The Influence of Light on Your Sleep Patterns
Are you the type of person to jump out of bed in a great mood every morning when your alarm goes off or are you the person who crawls out of bed after hitting the snooze button a few times? If you are the latter then the lighting in your room could be causing problems for your sleep patterns.
A white paper by Royal Philips, the global leader in lighting, has compiled insights from 10 years of ongoing research that has revealed that the amount of quality light you are exposed to every day may have a lot to do with whether you are a morning person or a night owl.
Lighting, whether natural or artificial, affects all life on our planet. In humans, it plays a crucial role in regulating our circadian rhythm, also known as our body clock. The studies have shown our circadian rhythms are not always in tune with our alarm clock and that this can cause issues for our sleep patterns as well as how we are when we wake up.
This means that we are naturally inclined to sleep and wake 30 minutes later each day.

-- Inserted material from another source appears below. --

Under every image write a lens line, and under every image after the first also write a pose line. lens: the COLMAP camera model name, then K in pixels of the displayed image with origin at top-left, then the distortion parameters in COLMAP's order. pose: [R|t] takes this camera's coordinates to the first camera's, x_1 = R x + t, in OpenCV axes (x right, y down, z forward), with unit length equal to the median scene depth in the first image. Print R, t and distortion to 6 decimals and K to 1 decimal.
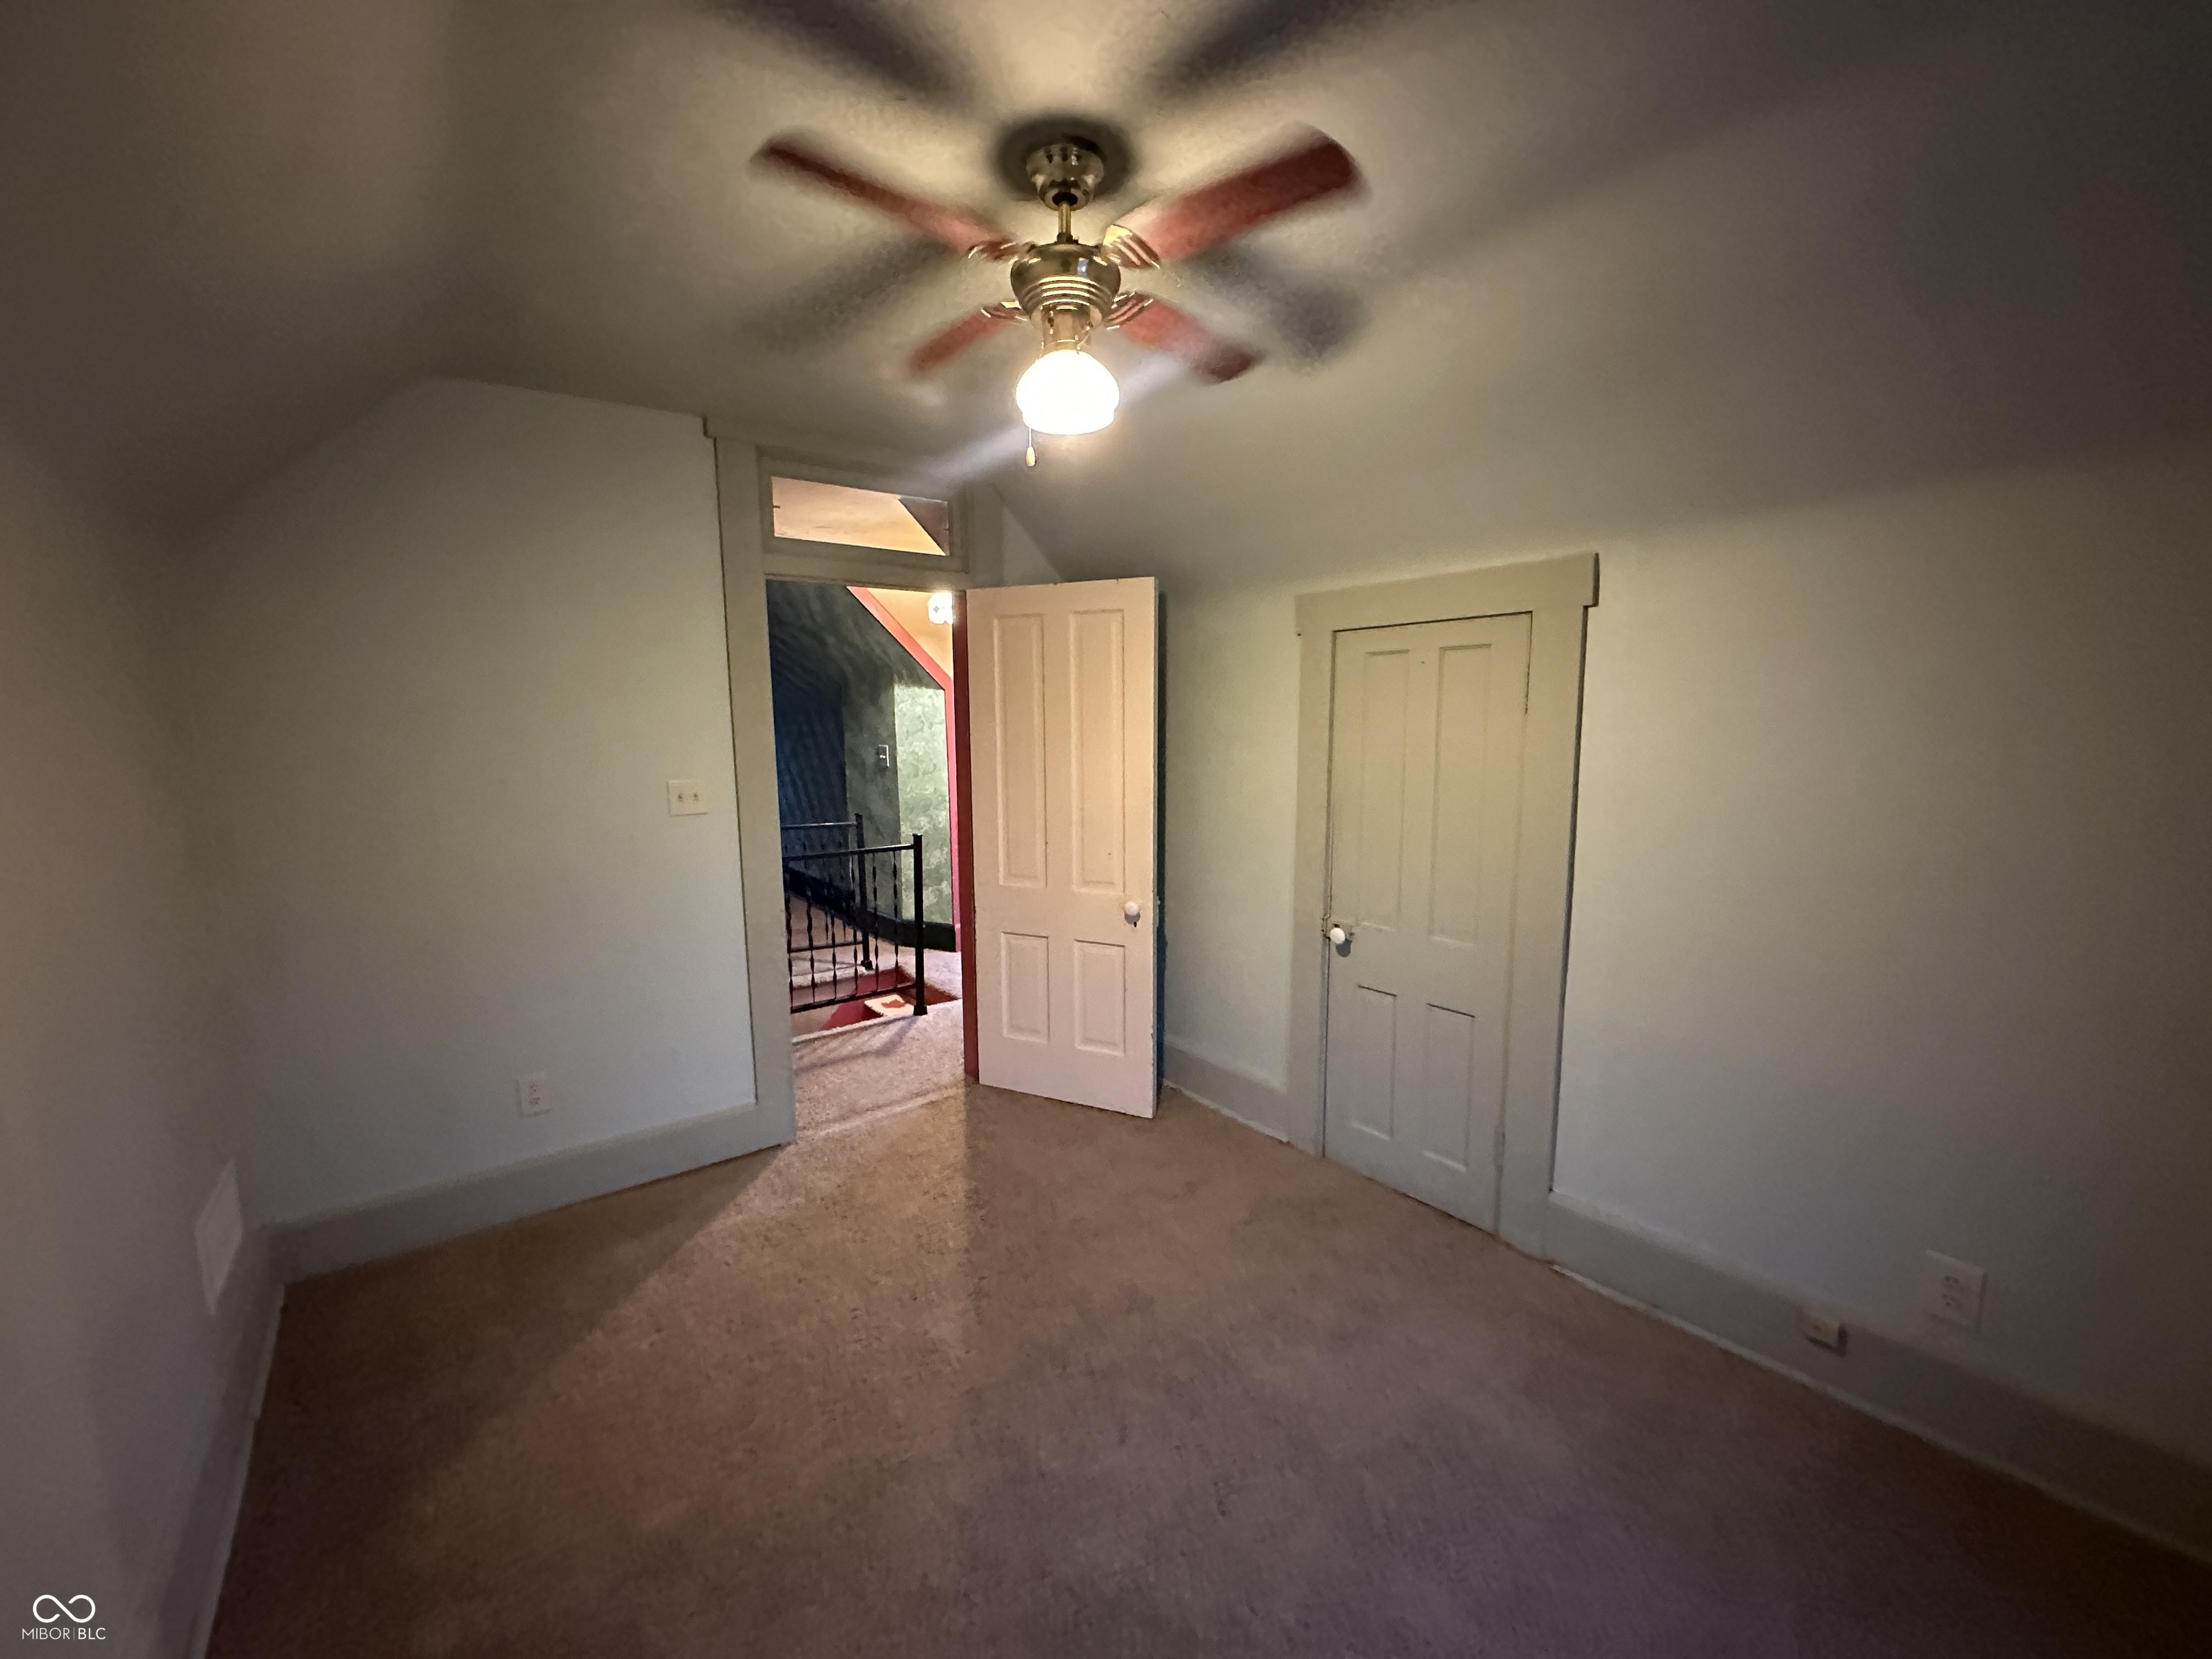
lens RADIAL K [[878.9, 0, 1104.9], [0, 878.9, 830.9], [0, 0, 1]] dist [-0.001822, 0.000064]
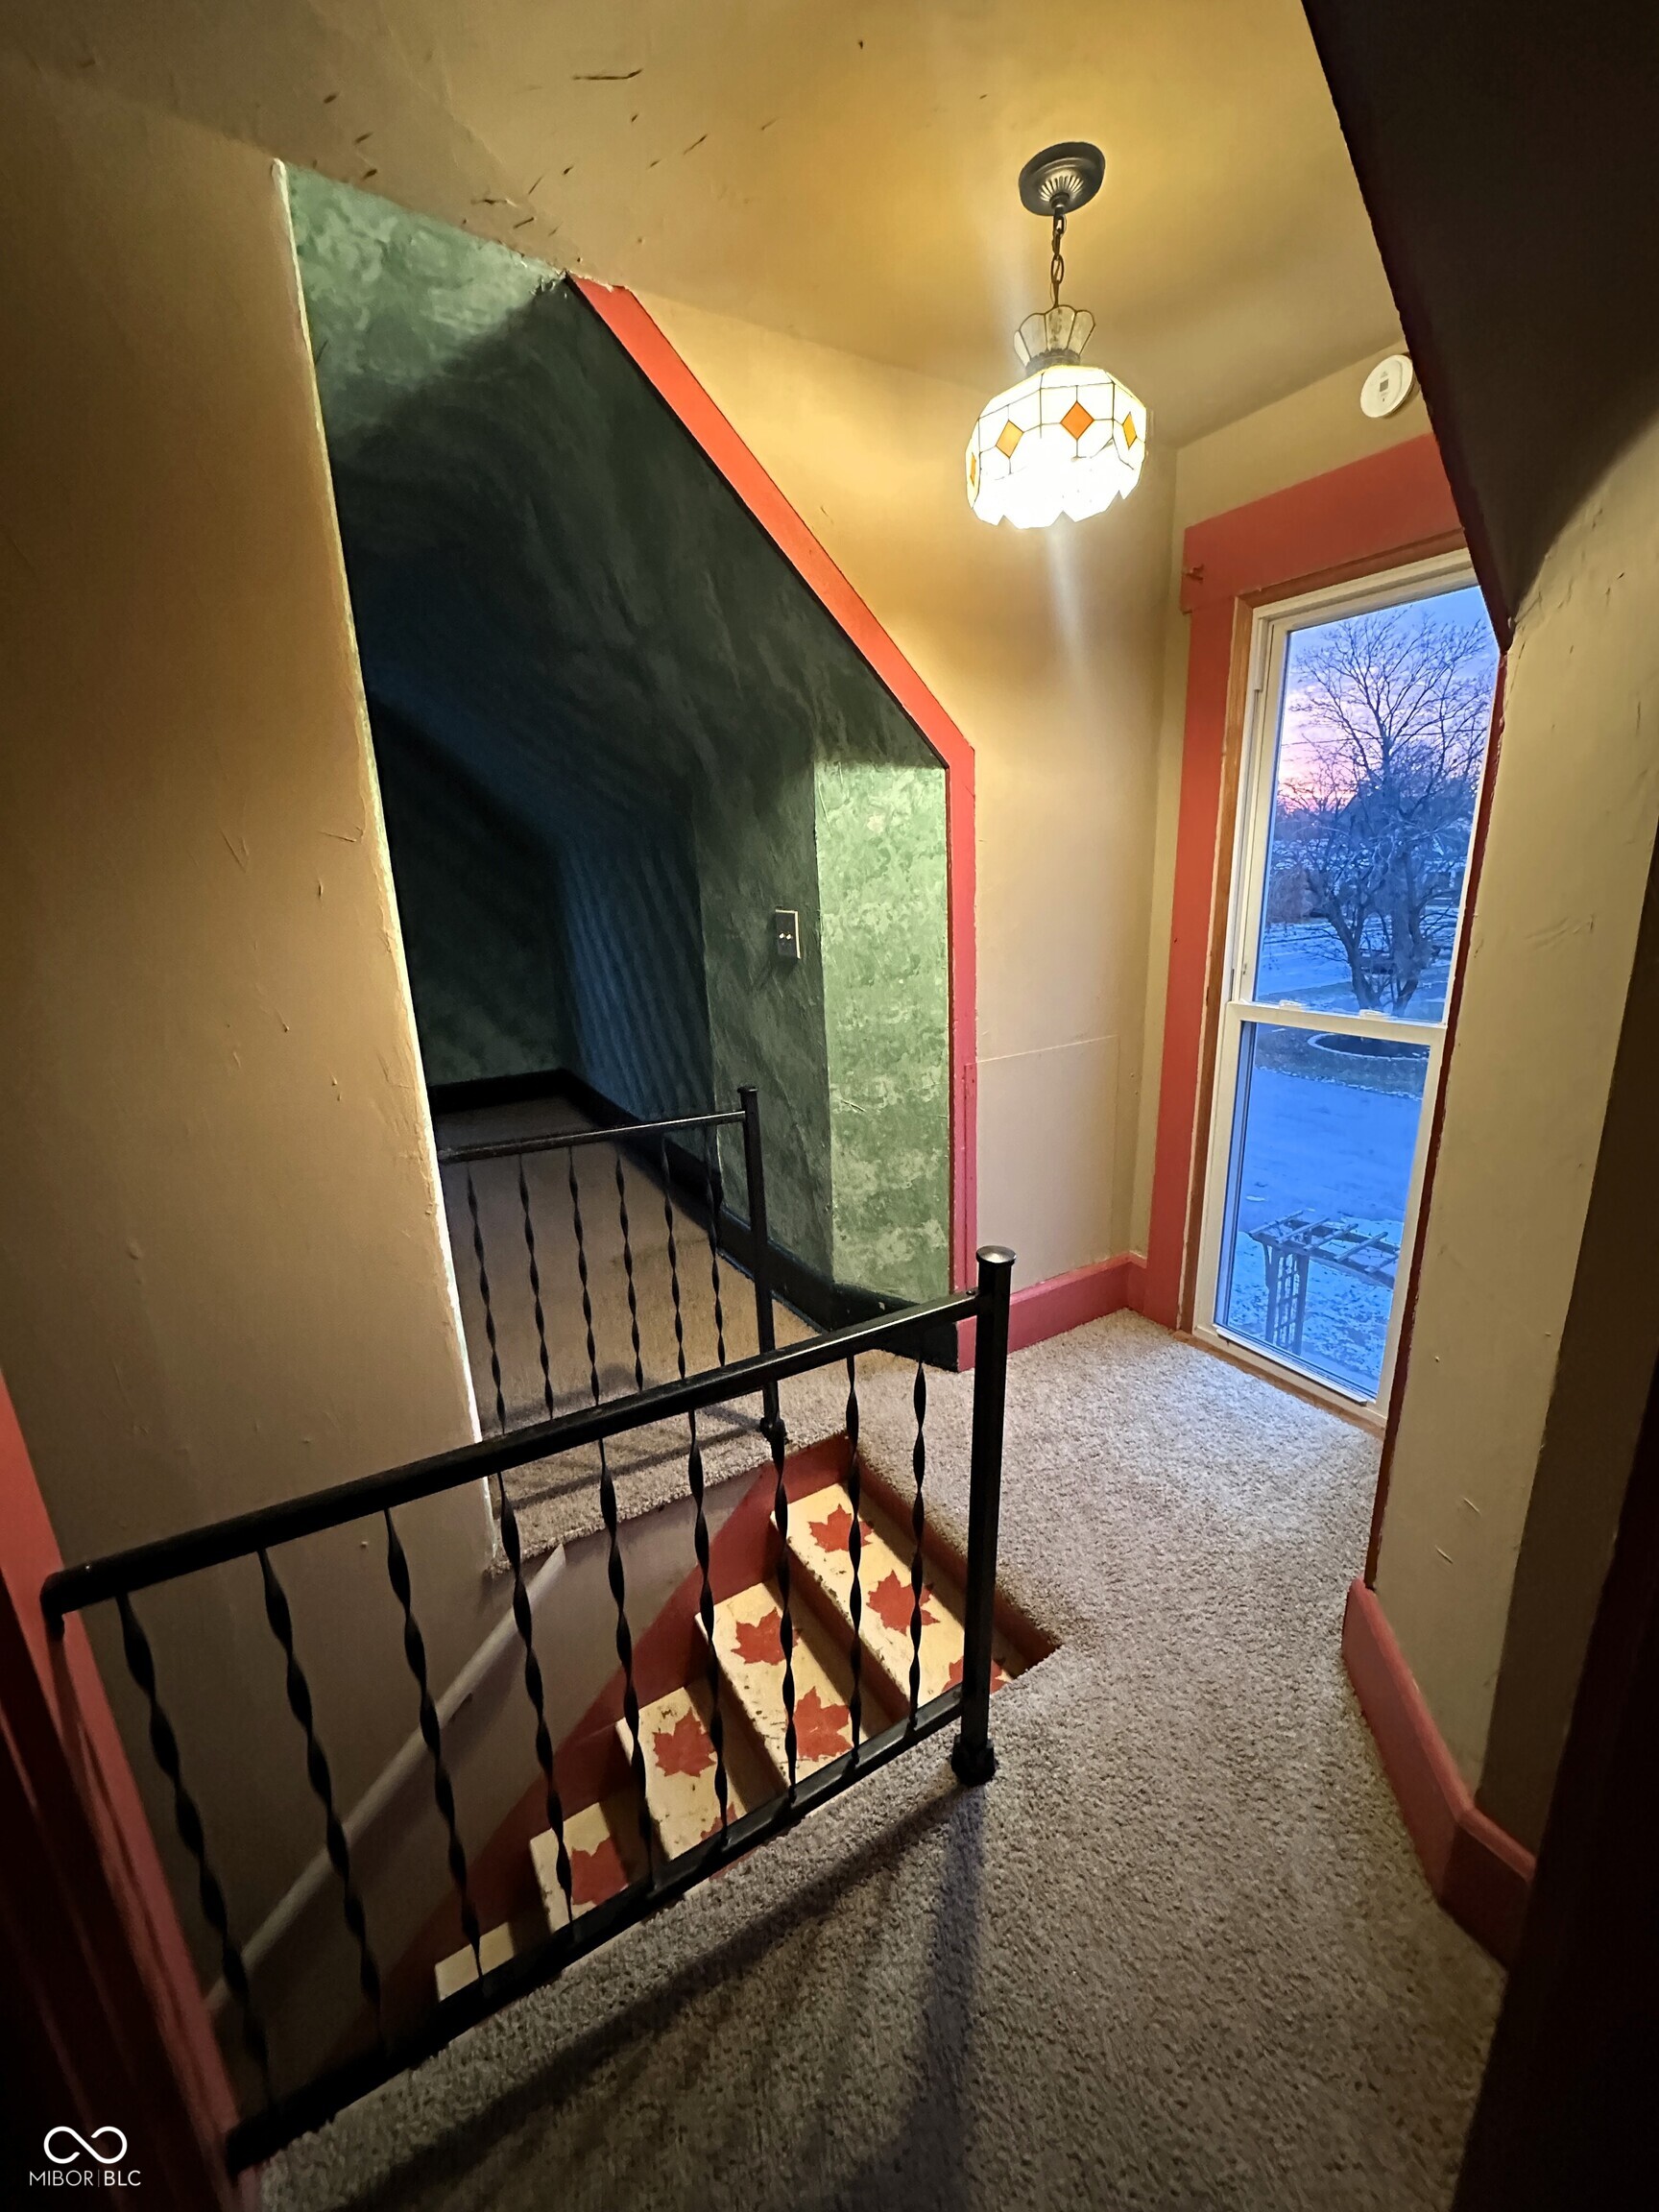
lens RADIAL K [[878.9, 0, 836.2], [0, 878.9, 1114.7], [0, 0, 1]] dist [-0.001822, 0.000064]
pose [[0.992049, 0.006927, -0.125660, -0.177678], [0.012206, 0.988481, 0.150850, -0.064552], [0.125258, -0.151185, 0.980537, 0.570022]]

If this slower rhythm is not regulated by the end of the week our sleep and wake cycle could be off by more than 2 hours – which means we would be hitting snooze more regularly.
How to regulate your circadian rhythm:
Studies have shown that alarm clocks can help to manage the time lag created by our naturally slower circadian rhythm but they have also found that the specific quality of light hitting our photoreceptors not only regulates our internal body clock but can reset it every day too. For thousands of years, we used to use the rising and setting sun to regulate our body clock without even realizing we were doing so.
Today, high intensity artificial blue-rich light is also capable of resetting our body clock because of its resemblance to natural morning light. As we all have a natural tendency to sleep in, our modern lifestyle means we may lean towards getting little sleep in the week and laying in over weekends but while this can work for a little while it will catch up with us and throw our circadian rhythm out of whack.
“The message from nature is clear,” says Light and Sleep Scientist at Philips Research, Luc Schlangen. “Our bodies have evolved a kind of steering wheel, constantly adjusting the sleep wake cycle, driven by light, allowing us to adapt to the differing daylight lengths during the seasons.
We can help regulate our body clock through lighting by providing light injections at appropriate times, for instance through brighter office lighting on Monday mornings.”
The exposure to blue-rich morning light will help speed up our circadian rhythm to wake us up earlier and improve our daily function over a period of time.